(Saved entries)
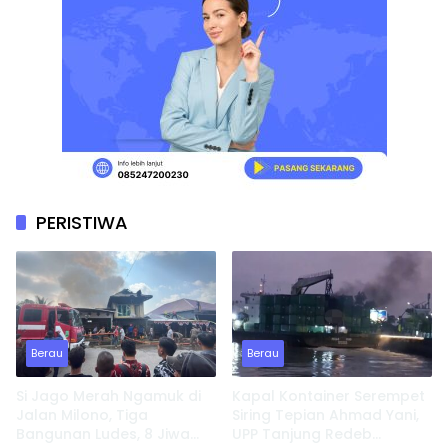
PERISTIWA
Berau
Berau
Si Jago Merah Ngamuk di
Kapal Kontainer Serempet
Jalan Milono, Tiga
Siring Tepian Ahmad Yani,
Bangunan Ludes, 8 Jiwa
UPP Tanjung Redeb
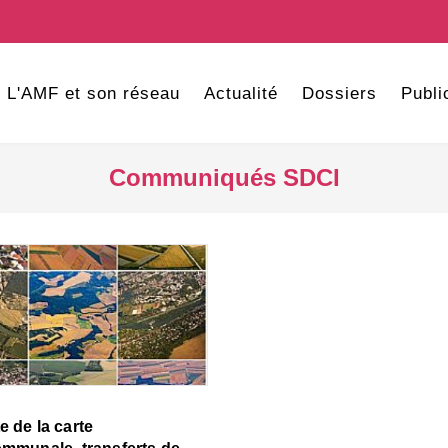
L'AMF et son réseau
Actualité
Dossiers
Publi
Communiqués SDCI
e de la carte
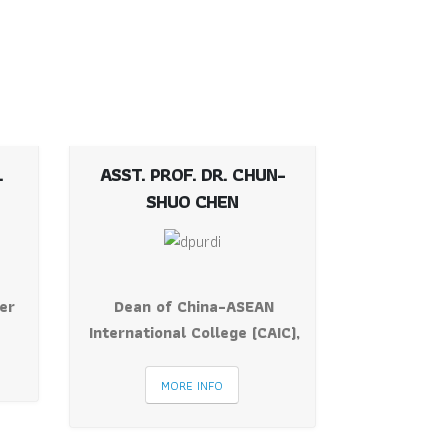
.
ASST. PROF. DR. CHUN-
SHUO CHEN
er
Dean of China-ASEAN
International College (CAIC),
MORE INFO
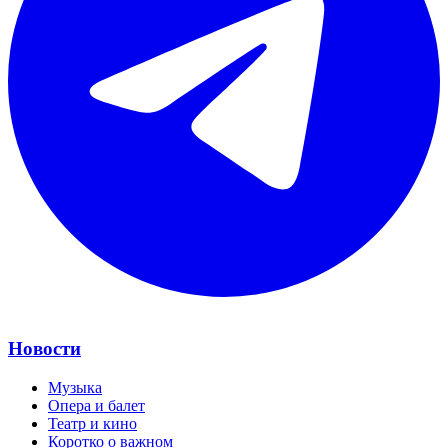
Новости
Музыка
Опера и балет
Театр и кино
Коротко о важном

■ Task statement:
An exact copy of the data is required, with the pictures excluded.

■ Answer box:
PERISTIWA
Berau
Berau
Si Jago Merah Ngamuk di
Kapal Kontainer Serempet
Jalan Milono, Tiga
Siring Tepian Ahmad Yani,
Bangunan Ludes, 8 Jiwa
UPP Tanjung Redeb
L'AMF et son réseau
Actualité
Dossiers
Publi
Communiqués SDCI
e de la carte
.
ASST. PROF. DR. CHUN-
SHUO CHEN
er
Dean of China-ASEAN
International College (CAIC),
MORE INFO
Новости
Музыка
Опера и балет
Театр и кино
Коротко о важном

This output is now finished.